On 04/09/18 23:33, Allan Jude wrote:
On 2018-04-09 19:11, Andrew Gallatin wrote:
I updated my main amd64 workstation to r332158 from something much
earlier (mid Jan).

Upon reboot, all seemed well.  However, I later realized that the vmm.ko
module was not loaded at boot, because bhyve PCI passthru did not
work.  My loader.conf looks like (I'm passing a USB interface through):


# Tune ZFS Arc Size - Change to adjust memory used for disk cache

The problem seems "random".  I rebooted into single-user to
see if somehow, vmm.ko was loaded at boot and something
was unloading vmm.ko.  However, on this boot it was loaded.  I then
^D'ed and continued to multi-user, where X failed to start because
this time, the nvidia modules were not loaded.  (but nvidia had
been loaded on the 1st boot).

So it *seems* like different modules are randomly not loaded by the
loader, at boot.   The ZFS config is:


         NAME        STATE     READ WRITE CKSUM
         tank        ONLINE       0     0     0
           mirror-0  ONLINE       0     0     0
             ada0p2  ONLINE       0     0     0
             da3p2   ONLINE       0     0     0
           mirror-1  ONLINE       0     0     0
             ada1p2  ONLINE       0     0     0
             da0p2   ONLINE       0     0     0
           da2s1d    ONLINE       0     0     0

The data drives in the pool are all exactly like this:

=>        34  9767541101  ada0  GPT  (4.5T)
           34           6        - free -  (3.0K)
           40      204800     1  efi  (100M)
       204840  9763209216     2  freebsd-zfs  (4.5T)
   9763414056     4096000     3  freebsd-swap  (2.0G)
   9767510056       31079        - free -  (15M)
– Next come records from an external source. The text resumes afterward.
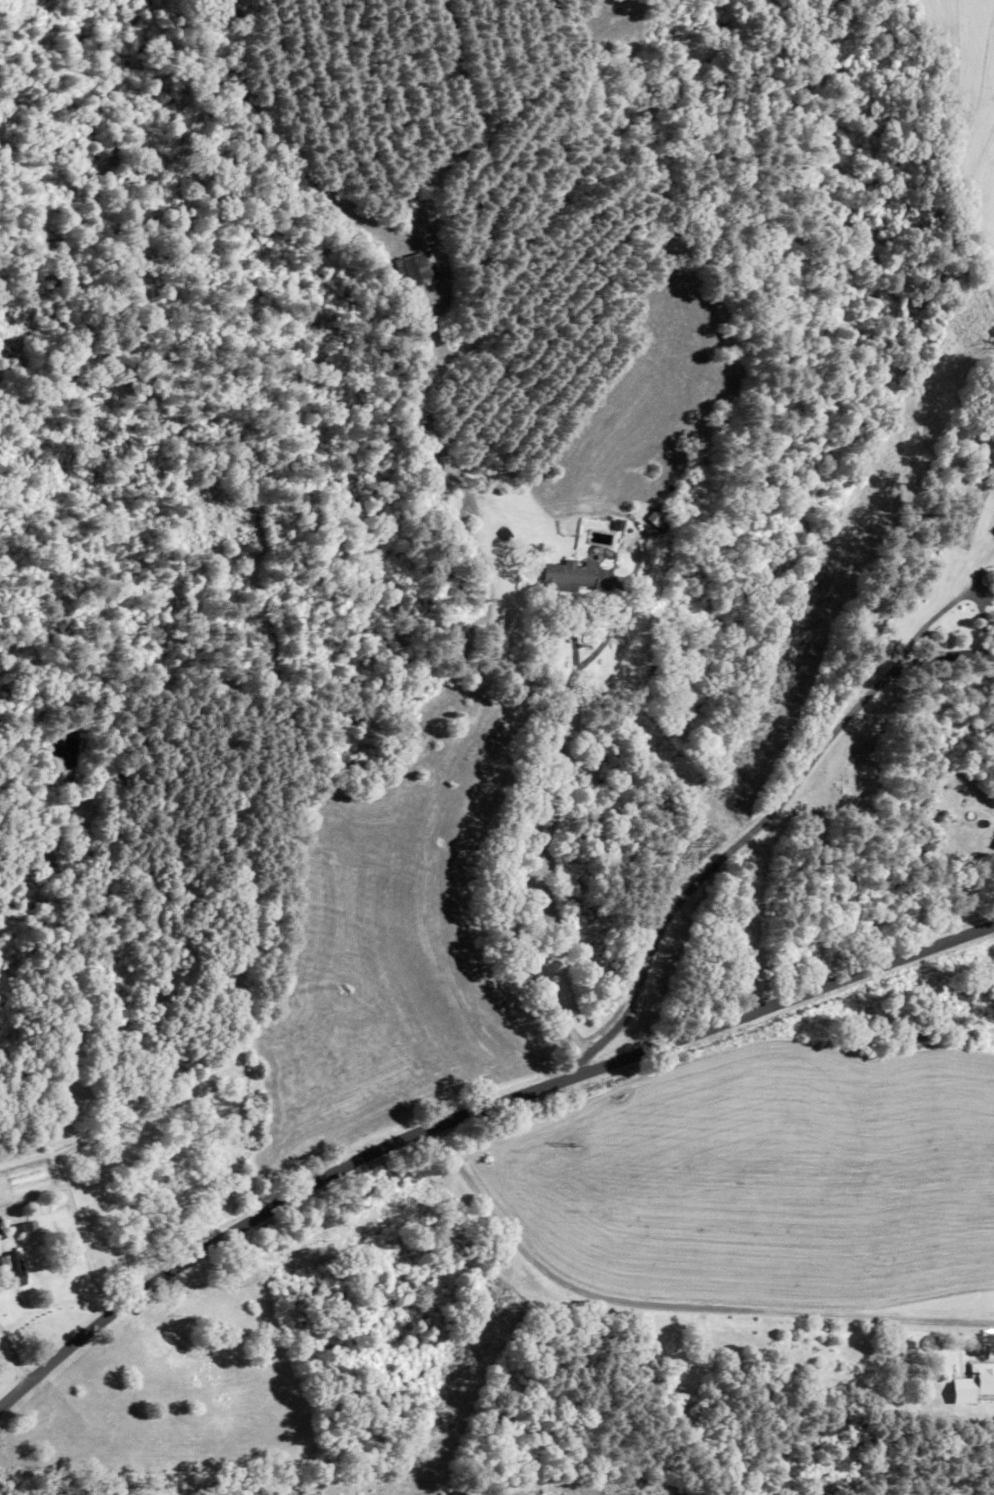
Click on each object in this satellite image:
building: (419, 270)
building: (428, 461)
building: (658, 519)
building: (579, 578)
road: (757, 830)
building: (988, 839)
road: (502, 906)
road: (468, 1113)
building: (26, 1228)
building: (2, 1233)
building: (14, 1269)
road: (673, 1307)
building: (904, 1344)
There is about 1.44T used in the pool.  I have no idea
how ZFS mirrors work, but I'm wondering if somehow this
is a 2T problem, and there are issues with blocks on
difference sides of the mirror being across the 2T boundary.

Sorry to be so vague.. but this is the one machine I *don't* have
a serial console on, so I don't have good logs.
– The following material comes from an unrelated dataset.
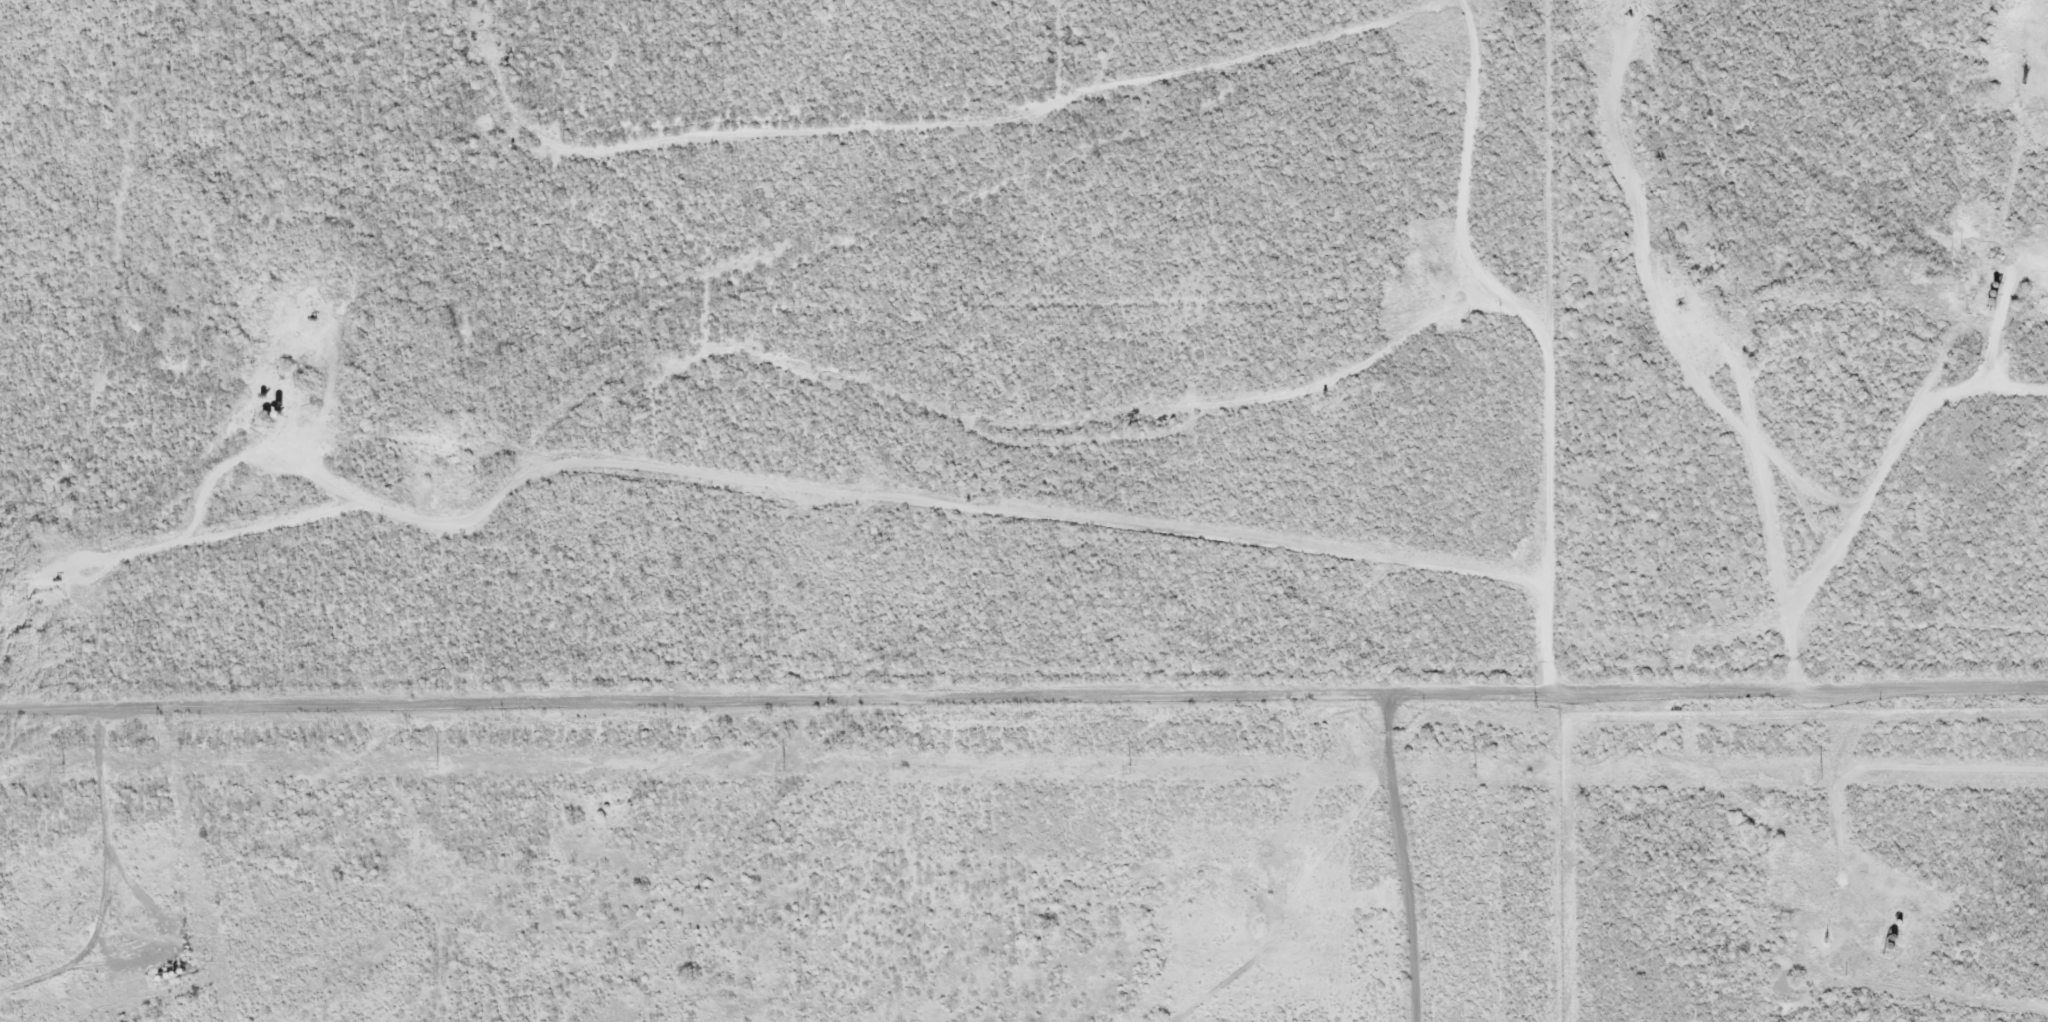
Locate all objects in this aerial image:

What makes you think it is related to ZFS?

Are there any error messages when the nvidia module did not load?

I think it is related to ZFS simply because I'm booting from ZFS and
it is not working reliably.  Our systems at work, booting from UFS on
roughly the same svn rev seem to still load modules reliably from
the loader.  I know there has been a lot of work on the loader
recently, and in a UEFE + UFS context, I've seen it fail to boot
the right partition, etc.  However, I've never seen it fail to load
just some modules.  The one difference between what I run at home
and what we run at work is ZFS vs UFS.

Given that it is a glass console, I have no confidence in my ability
to log error messages.   However, I could have sworn that I saw
something like "io error" when it failed to load vmm.ko
(I actually rebooted several times when I was diagnosing it..
at first I thought xhci was holding on to the pass-thru device)

I vaguely remembered reading something about this recently.
I just tracked it down to the "ZFS i/o error in recent 12.0"
thread from last month, and this message in particular:


I'm booting via UEFI into a ZFS system with a FS that
extends across 2TB..

Is there something like tools/diag/prtblknos for ZFS?